> PROBLEM: Echo the entries between the lines holding "Which series has the widest spread of values?" and "To the nearest", inclusive, leaving out the pictures.

### DATA

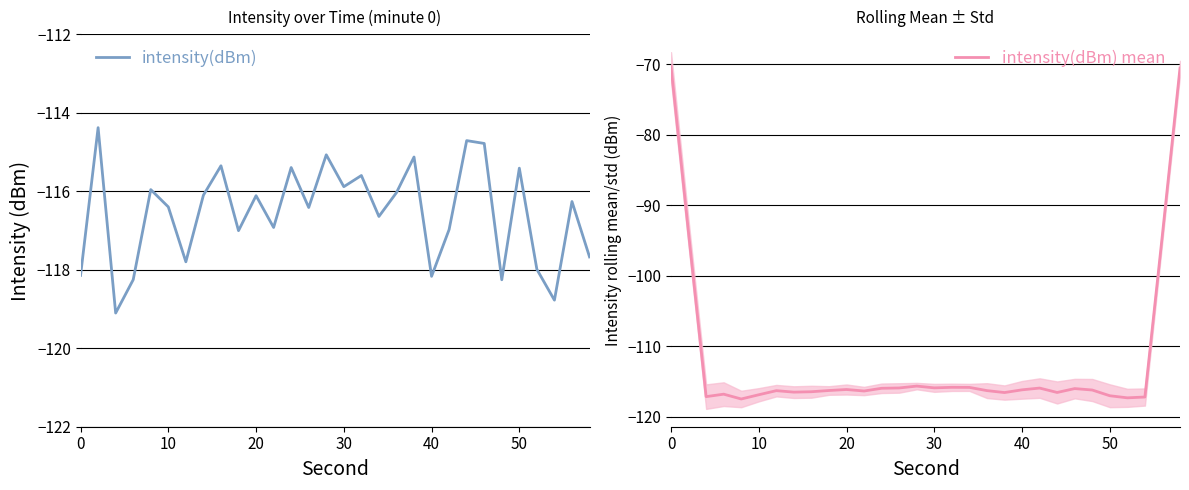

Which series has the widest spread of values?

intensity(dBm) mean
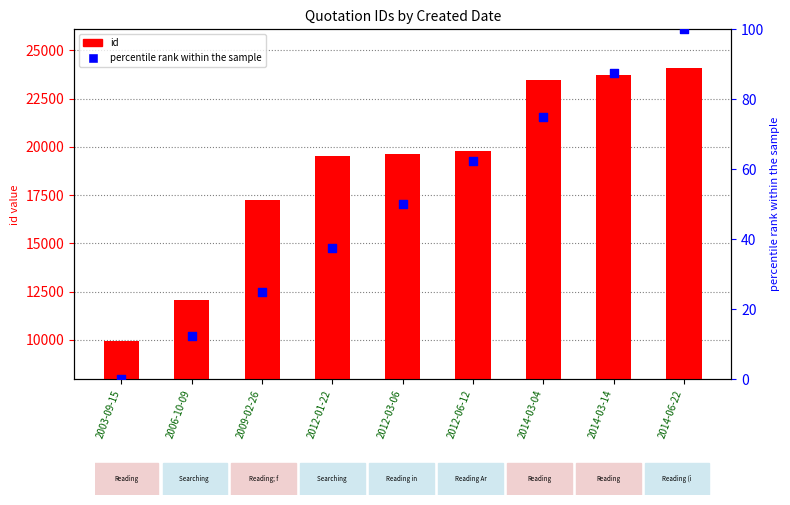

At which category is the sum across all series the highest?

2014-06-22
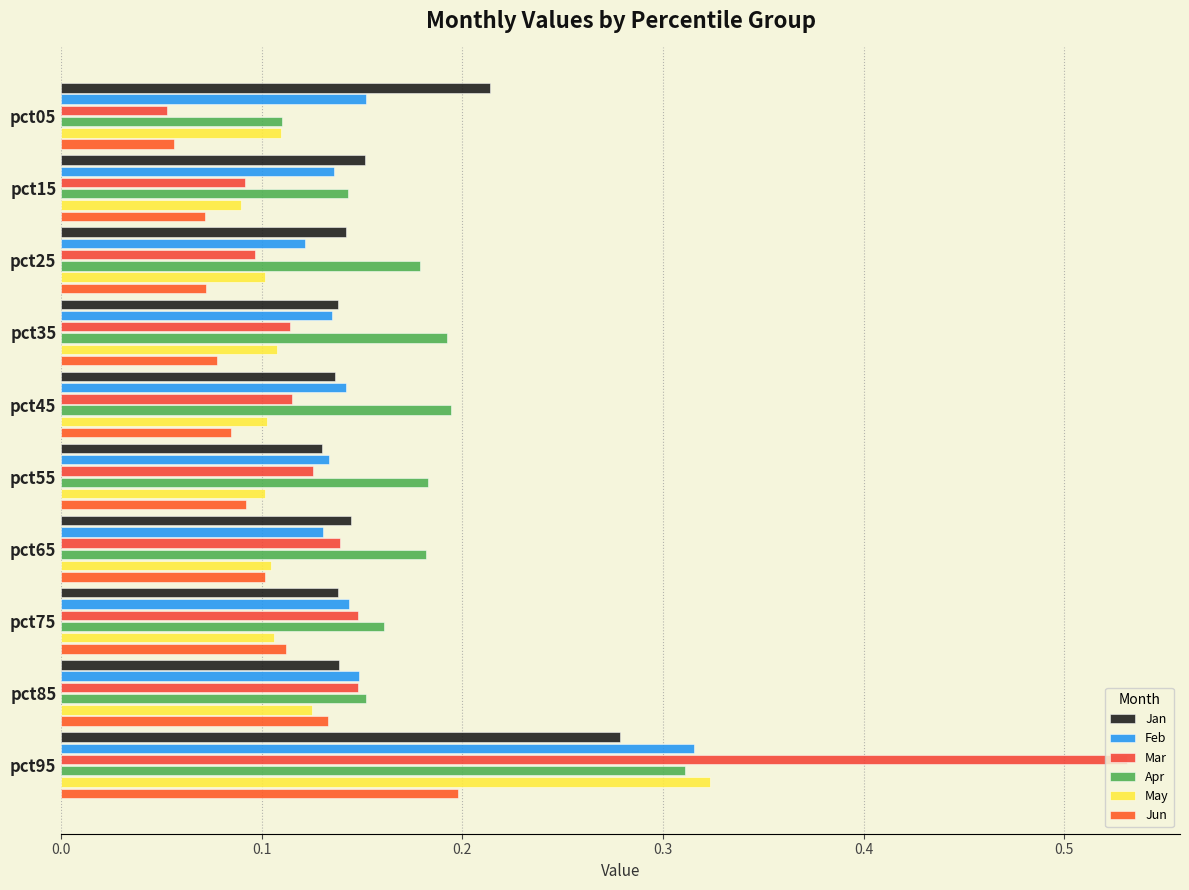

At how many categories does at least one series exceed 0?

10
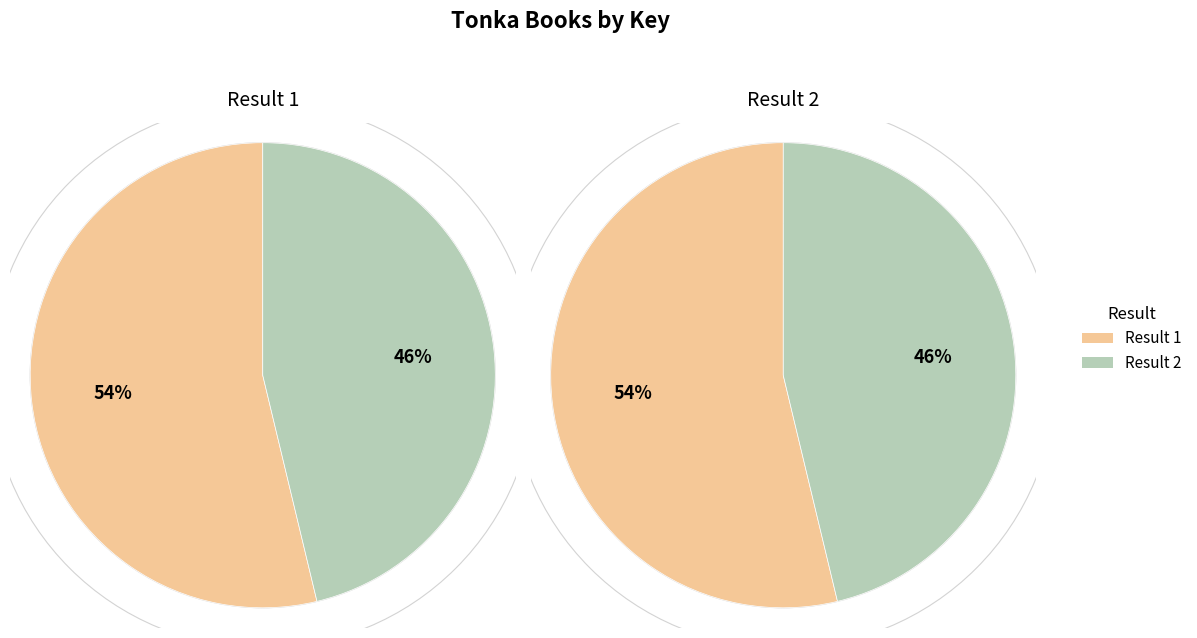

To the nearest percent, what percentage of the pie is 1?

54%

######
### DATA

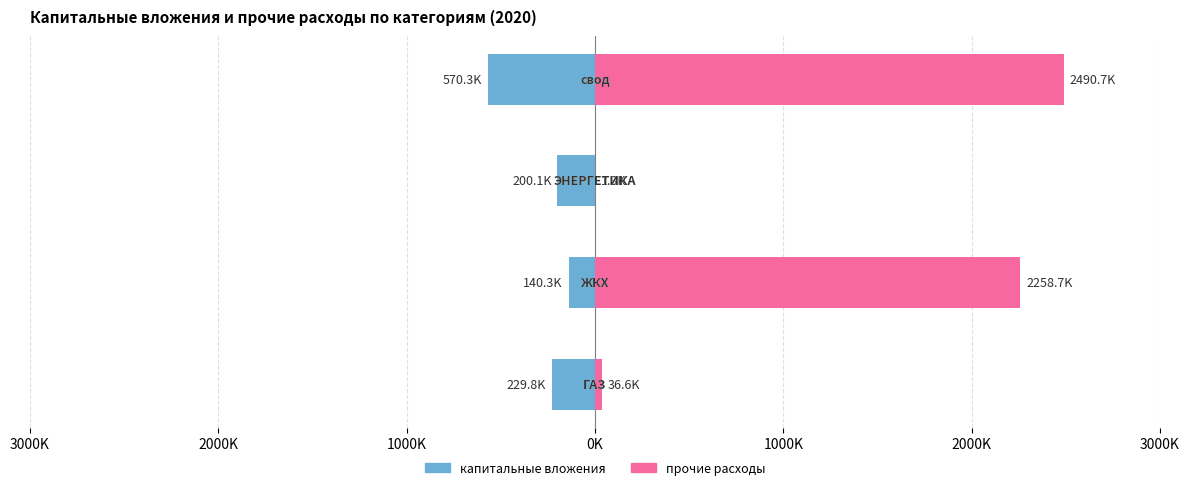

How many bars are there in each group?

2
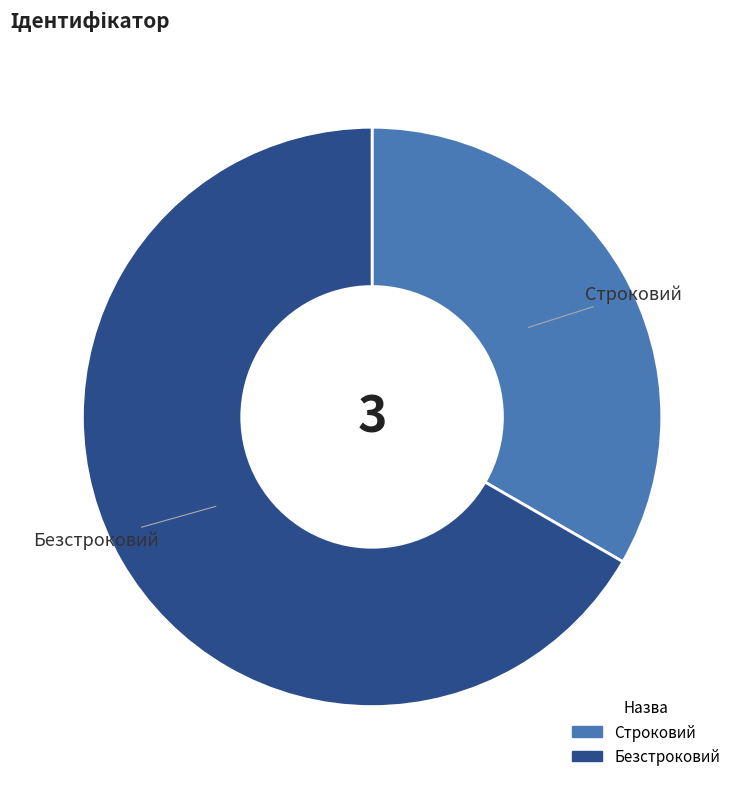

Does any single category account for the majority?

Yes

######

> ANSWER AREA:
Which series has the widest spread of values?

intensity(dBm) mean

At which category is the sum across all series the highest?

2014-06-22

At how many categories does at least one series exceed 0?

10

To the nearest percent, what percentage of the pie is 1?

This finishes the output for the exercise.